Colloquium: ‘Exquisitely wretched‘: Losing Love in Britain c. 1720-1850

  • Datum: 06.07.2021
  • Uhrzeit: 17:00
  • Vortragende(r): Sally Holloway, Oxford Brookes University
  • Ort: online
  • Gastgeber: Forschungsbereich Geschichte der Gefühle

This paper explores the embodied experience of losing love in eighteenth and nineteenth century Britain. Its title is taken from Mary Hays’ novel Memoirs of Emma Courtney (1796), which was inspired by her tortuous romance with the Cambridge mathematician William Frend (1757–1841). The paper uses letters, memoirs, novels, poems, prints, medical treatises and philosophical tracts to explore the false hope, loneliness, pain and despair of lost love, and the various gendered strategies employed by men and women in an attempt to overcome their loss, ranging from drink to travel, company, and conversation. It asks, what happened when love was extinguished, thwarted, or lost? How did love, once lost, transform into other emotional states? How did love, sadness and romantic pain act on the mind and body? How was heartbreak experienced differently by men and women? And what can these discourses reveal about emotions, embodiment, and the meaning of love itself?

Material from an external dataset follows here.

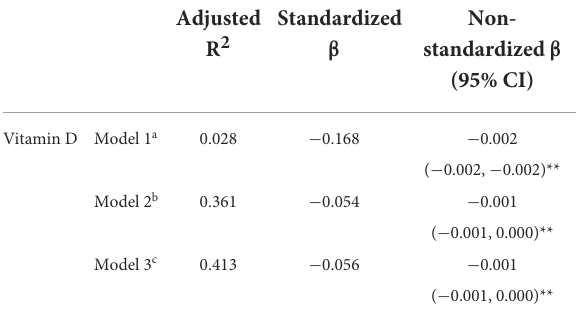
TABLE 3 Linear regression relationship for serum vitamin D and log-transformed HOMA-IR in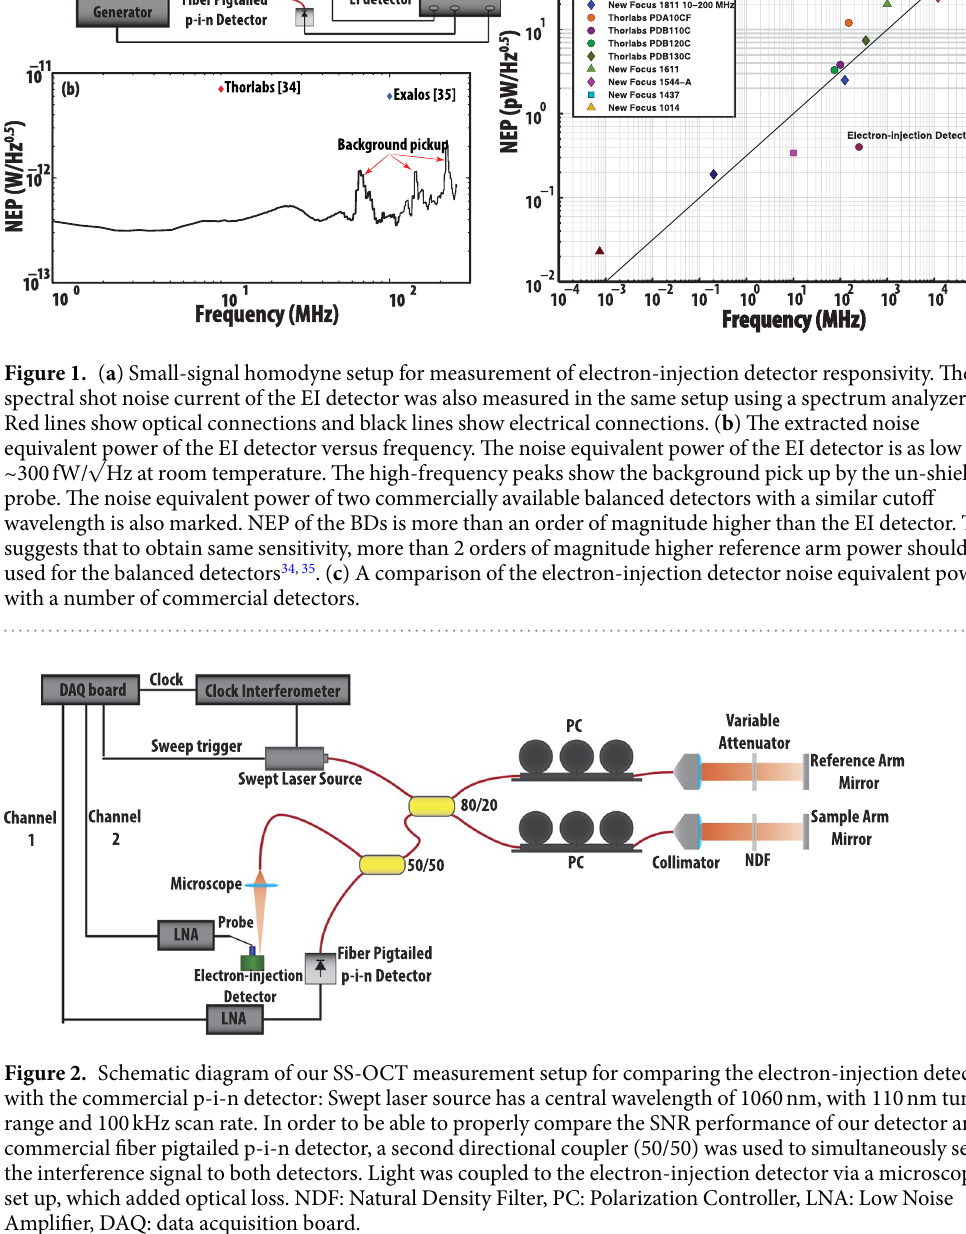
The interference between the reference arm and sample arm signals is detected with the photodetector. In order to properly compare the SNR performance of the electron-injection detector and a commercial p-i-n detec- tor, we used a second directional coupler (splitting ratio 50/50) to simultaneously send the interference signal to both devices. Light was coupled to the electron-injection detector via a microscope set up with ~1.6 dB opti- cal loss. The p-i-n detector was fiber pigtailed, shielded in a metallic box, and had a coaxial cable connection. Polarization controllers (PCs) were used to account for the polarization mismatch and improved the shape and the peak height of the interference envelope. Outputs of the p-i-n and the EI detectors were amplified simultane- ously using voltage amplifiers. Electronic band pass filtering was implemented to improve the SNR. The signals were then digitized using a data acquisition board (DAQ). In our setup, the input referred noise of the amplifiers, dominated the quantization noise of the DAQ. The key parameters defining the system performance (see “Methods” section, equation (6), for details) were experimentally measured and presented in Table 1 for both EI and p-i-n detectors.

Dr Sally Holloway is a Vice Chancellor’s Research Fellow in History & History of Art at Oxford Brookes University. She is a historian of emotions, gender, and visual and material culture, and recently published The Game of Love in Georgian England: Courtship, Emotions, and Material Culture (Oxford, 2019), and a Special Issue of Cultural & Social History titled ‘Interrogating Romantic Love’ with Dr Katie Barclay (2020).